------ Source records ------

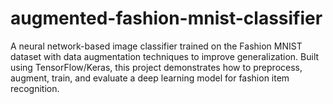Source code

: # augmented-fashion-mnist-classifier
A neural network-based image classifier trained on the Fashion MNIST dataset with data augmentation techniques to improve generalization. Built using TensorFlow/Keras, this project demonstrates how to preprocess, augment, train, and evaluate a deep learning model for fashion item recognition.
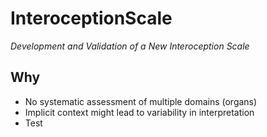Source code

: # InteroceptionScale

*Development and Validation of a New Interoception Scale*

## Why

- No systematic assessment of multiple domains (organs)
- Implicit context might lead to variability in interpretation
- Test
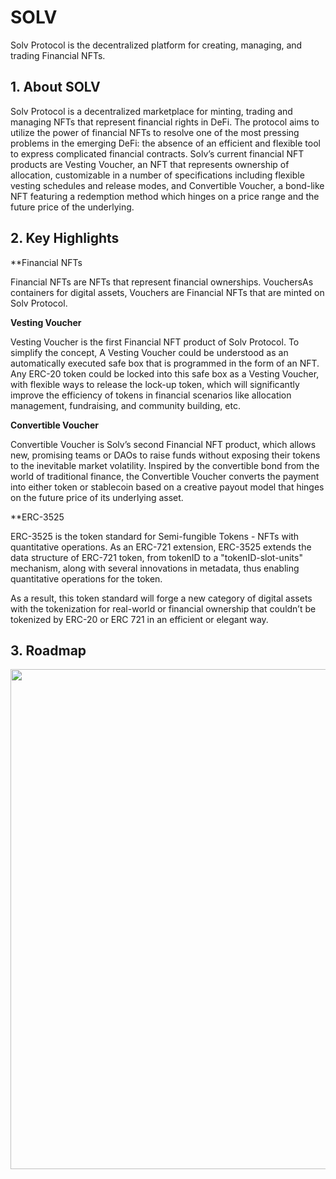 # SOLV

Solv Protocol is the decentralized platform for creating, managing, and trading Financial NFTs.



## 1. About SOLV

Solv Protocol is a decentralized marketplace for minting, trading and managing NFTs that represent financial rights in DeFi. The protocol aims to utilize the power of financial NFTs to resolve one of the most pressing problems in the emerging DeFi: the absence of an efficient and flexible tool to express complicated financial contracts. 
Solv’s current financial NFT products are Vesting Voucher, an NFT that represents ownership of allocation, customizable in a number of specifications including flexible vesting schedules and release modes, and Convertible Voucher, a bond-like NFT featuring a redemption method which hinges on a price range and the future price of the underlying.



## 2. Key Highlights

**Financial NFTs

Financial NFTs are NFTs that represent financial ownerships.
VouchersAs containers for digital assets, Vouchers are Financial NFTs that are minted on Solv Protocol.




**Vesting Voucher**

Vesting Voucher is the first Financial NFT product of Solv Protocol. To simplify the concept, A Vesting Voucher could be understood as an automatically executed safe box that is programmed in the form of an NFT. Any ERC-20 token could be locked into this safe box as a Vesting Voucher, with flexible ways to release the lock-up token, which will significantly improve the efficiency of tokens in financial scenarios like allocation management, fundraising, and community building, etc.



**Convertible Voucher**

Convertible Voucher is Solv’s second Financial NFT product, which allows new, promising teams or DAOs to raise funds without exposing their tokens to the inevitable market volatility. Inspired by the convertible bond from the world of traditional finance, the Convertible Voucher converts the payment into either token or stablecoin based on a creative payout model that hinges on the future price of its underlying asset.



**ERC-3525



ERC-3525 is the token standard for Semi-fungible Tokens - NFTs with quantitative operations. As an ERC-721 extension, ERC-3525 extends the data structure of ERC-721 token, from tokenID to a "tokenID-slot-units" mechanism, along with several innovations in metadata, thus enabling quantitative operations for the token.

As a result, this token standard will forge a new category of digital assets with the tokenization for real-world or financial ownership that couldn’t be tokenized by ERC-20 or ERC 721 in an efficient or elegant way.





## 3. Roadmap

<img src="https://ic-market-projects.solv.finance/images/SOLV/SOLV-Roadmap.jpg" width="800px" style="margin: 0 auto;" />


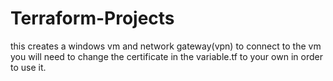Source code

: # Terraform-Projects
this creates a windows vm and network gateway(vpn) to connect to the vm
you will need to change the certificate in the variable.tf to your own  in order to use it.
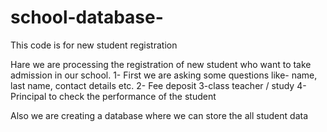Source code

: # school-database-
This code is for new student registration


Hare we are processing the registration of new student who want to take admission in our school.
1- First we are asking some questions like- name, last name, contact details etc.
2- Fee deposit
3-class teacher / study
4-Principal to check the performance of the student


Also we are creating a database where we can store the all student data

------

## What you should do
Please retype every line of the listing above exactly as it appears, leaving out the pictures.

## Task solution
Source code

: # augmented-fashion-mnist-classifier
A neural network-based image classifier trained on the Fashion MNIST dataset with data augmentation techniques to improve generalization. Built using TensorFlow/Keras, this project demonstrates how to preprocess, augment, train, and evaluate a deep learning model for fashion item recognition.
Source code

: # InteroceptionScale

*Development and Validation of a New Interoception Scale*

## Why

- No systematic assessment of multiple domains (organs)
- Implicit context might lead to variability in interpretation
- Test
 # SOLV

Solv Protocol is the decentralized platform for creating, managing, and trading Financial NFTs.



## 1. About SOLV

Solv Protocol is a decentralized marketplace for minting, trading and managing NFTs that represent financial rights in DeFi. The protocol aims to utilize the power of financial NFTs to resolve one of the most pressing problems in the emerging DeFi: the absence of an efficient and flexible tool to express complicated financial contracts. 
Solv’s current financial NFT products are Vesting Voucher, an NFT that represents ownership of allocation, customizable in a number of specifications including flexible vesting schedules and release modes, and Convertible Voucher, a bond-like NFT featuring a redemption method which hinges on a price range and the future price of the underlying.



## 2. Key Highlights

**Financial NFTs

Financial NFTs are NFTs that represent financial ownerships.
VouchersAs containers for digital assets, Vouchers are Financial NFTs that are minted on Solv Protocol.




**Vesting Voucher**

Vesting Voucher is the first Financial NFT product of Solv Protocol. To simplify the concept, A Vesting Voucher could be understood as an automatically executed safe box that is programmed in the form of an NFT. Any ERC-20 token could be locked into this safe box as a Vesting Voucher, with flexible ways to release the lock-up token, which will significantly improve the efficiency of tokens in financial scenarios like allocation management, fundraising, and community building, etc.



**Convertible Voucher**

Convertible Voucher is Solv’s second Financial NFT product, which allows new, promising teams or DAOs to raise funds without exposing their tokens to the inevitable market volatility. Inspired by the convertible bond from the world of traditional finance, the Convertible Voucher converts the payment into either token or stablecoin based on a creative payout model that hinges on the future price of its underlying asset.



**ERC-3525



ERC-3525 is the token standard for Semi-fungible Tokens - NFTs with quantitative operations. As an ERC-721 extension, ERC-3525 extends the data structure of ERC-721 token, from tokenID to a "tokenID-slot-units" mechanism, along with several innovations in metadata, thus enabling quantitative operations for the token.

As a result, this token standard will forge a new category of digital assets with the tokenization for real-world or financial ownership that couldn’t be tokenized by ERC-20 or ERC 721 in an efficient or elegant way.





## 3. Roadmap

<img src="https://ic-market-projects.solv.finance/images/SOLV/SOLV-Roadmap.jpg" width="800px" style="margin: 0 auto;" />


Source code

: # Terraform-Projects
this creates a windows vm and network gateway(vpn) to connect to the vm
you will need to change the certificate in the variable.tf to your own  in order to use it.
Source code

: # school-database-
This code is for new student registration


Hare we are processing the registration of new student who want to take admission in our school.
1- First we are asking some questions like- name, last name, contact details etc.
2- Fee deposit
3-class teacher / study
4-Principal to check the performance of the student


Also we are creating a database where we can store the all student data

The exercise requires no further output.